[Page-level text extractions]
Segment Open

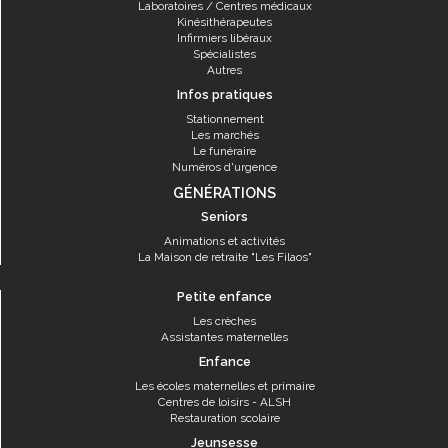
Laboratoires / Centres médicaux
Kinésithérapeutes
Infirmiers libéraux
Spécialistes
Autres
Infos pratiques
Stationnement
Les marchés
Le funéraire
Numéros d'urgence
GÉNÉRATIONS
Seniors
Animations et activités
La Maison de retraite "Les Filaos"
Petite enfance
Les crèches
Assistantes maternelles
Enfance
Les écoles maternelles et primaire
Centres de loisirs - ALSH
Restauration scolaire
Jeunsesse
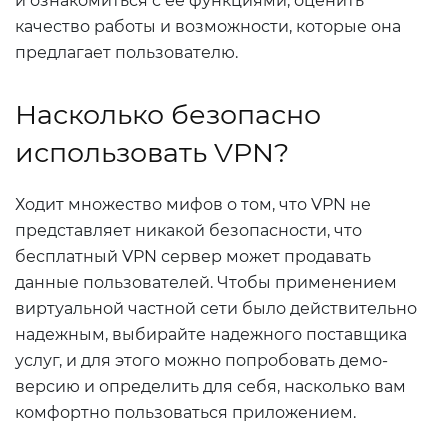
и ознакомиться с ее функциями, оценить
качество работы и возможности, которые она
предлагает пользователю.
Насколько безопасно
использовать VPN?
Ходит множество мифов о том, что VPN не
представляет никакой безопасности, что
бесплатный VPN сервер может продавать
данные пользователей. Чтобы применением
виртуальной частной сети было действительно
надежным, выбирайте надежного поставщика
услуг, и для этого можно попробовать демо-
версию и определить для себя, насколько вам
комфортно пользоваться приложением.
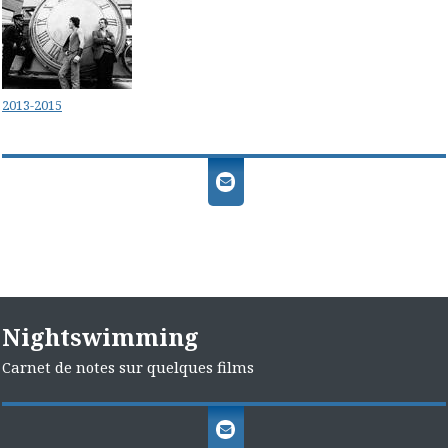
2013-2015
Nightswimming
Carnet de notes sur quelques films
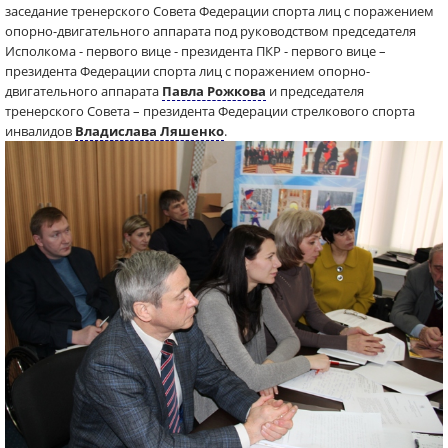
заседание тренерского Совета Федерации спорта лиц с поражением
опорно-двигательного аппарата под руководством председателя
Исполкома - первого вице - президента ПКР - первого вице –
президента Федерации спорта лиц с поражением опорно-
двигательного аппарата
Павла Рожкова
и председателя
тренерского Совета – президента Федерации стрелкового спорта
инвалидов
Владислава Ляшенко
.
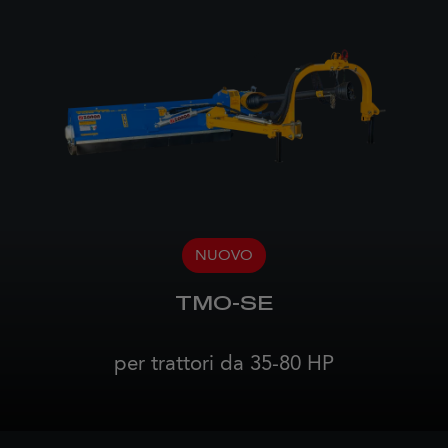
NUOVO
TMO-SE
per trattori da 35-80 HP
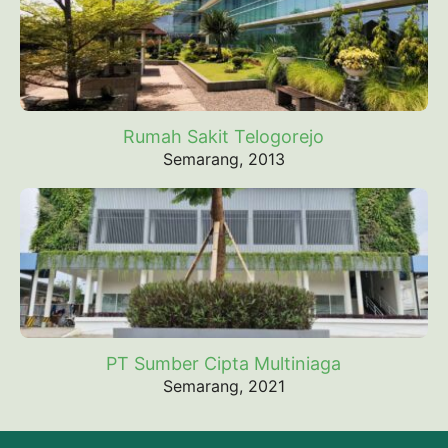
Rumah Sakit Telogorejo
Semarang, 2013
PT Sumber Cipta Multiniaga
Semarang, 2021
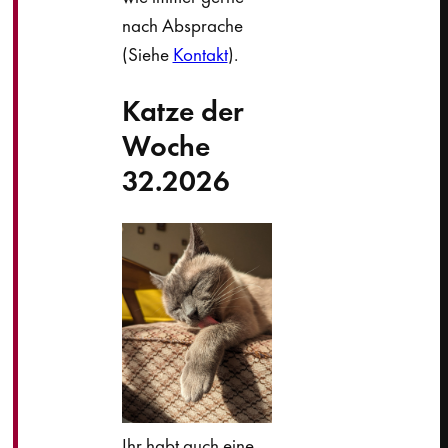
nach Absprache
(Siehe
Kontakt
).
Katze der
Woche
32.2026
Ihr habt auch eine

Segment Closed
Segment Open

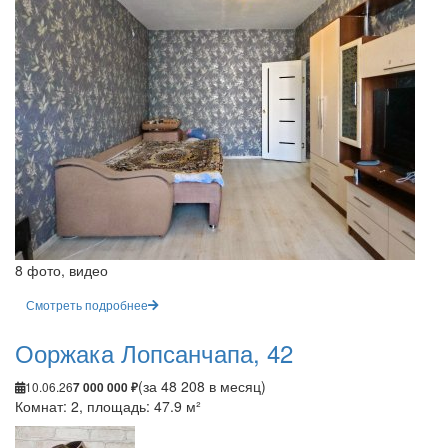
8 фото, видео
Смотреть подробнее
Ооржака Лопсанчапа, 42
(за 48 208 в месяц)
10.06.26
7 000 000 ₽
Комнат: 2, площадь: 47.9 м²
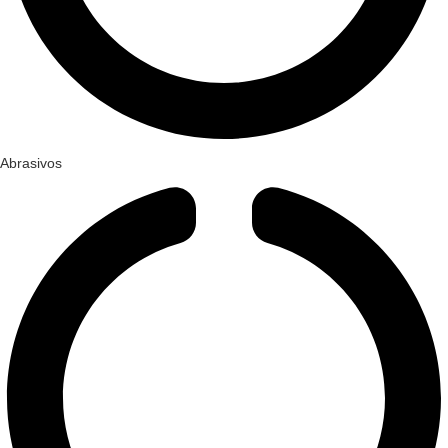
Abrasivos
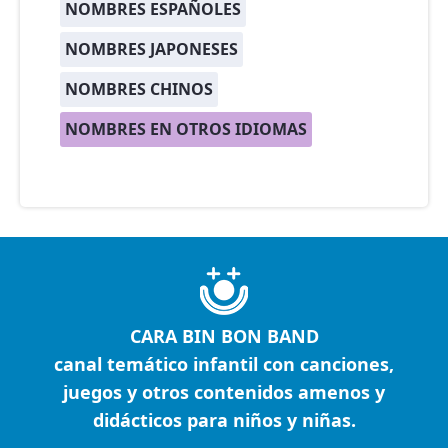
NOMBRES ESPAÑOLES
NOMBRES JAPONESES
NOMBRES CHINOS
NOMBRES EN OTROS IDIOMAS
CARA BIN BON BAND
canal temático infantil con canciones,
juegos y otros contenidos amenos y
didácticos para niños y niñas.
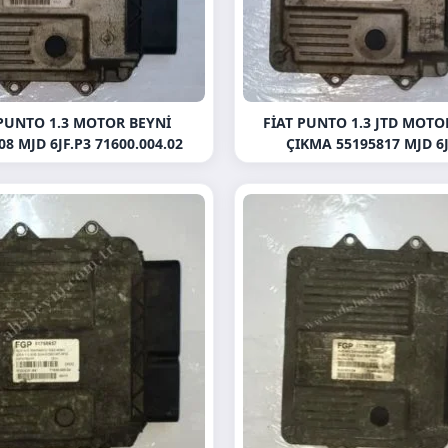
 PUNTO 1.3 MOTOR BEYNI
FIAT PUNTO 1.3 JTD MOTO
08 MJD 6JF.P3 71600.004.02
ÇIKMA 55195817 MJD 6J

Segment Closed
Segment Open

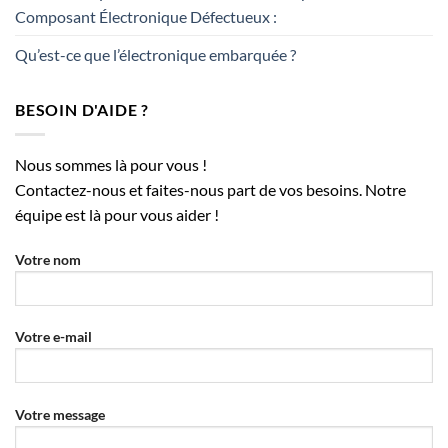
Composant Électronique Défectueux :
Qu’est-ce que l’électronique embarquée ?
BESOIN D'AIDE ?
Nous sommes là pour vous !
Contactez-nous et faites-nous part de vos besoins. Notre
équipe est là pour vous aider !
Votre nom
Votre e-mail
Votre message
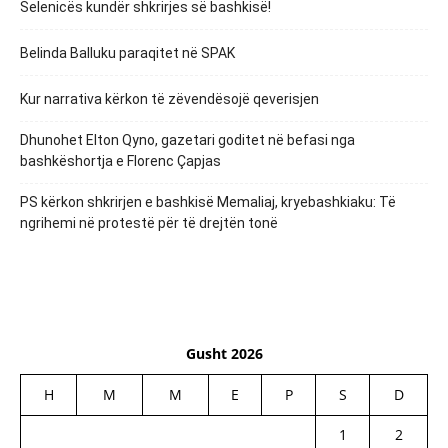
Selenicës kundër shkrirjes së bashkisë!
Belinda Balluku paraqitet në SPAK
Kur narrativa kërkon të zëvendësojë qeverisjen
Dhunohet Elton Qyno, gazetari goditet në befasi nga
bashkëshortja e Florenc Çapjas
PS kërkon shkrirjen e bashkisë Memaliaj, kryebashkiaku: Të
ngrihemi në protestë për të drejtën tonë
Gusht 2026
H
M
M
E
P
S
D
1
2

Segment Closed

WHAT TO PRODUCE
Count, in the records above, the lines that contain "bashkisë", and write only the resulting number.

SOLUTION
2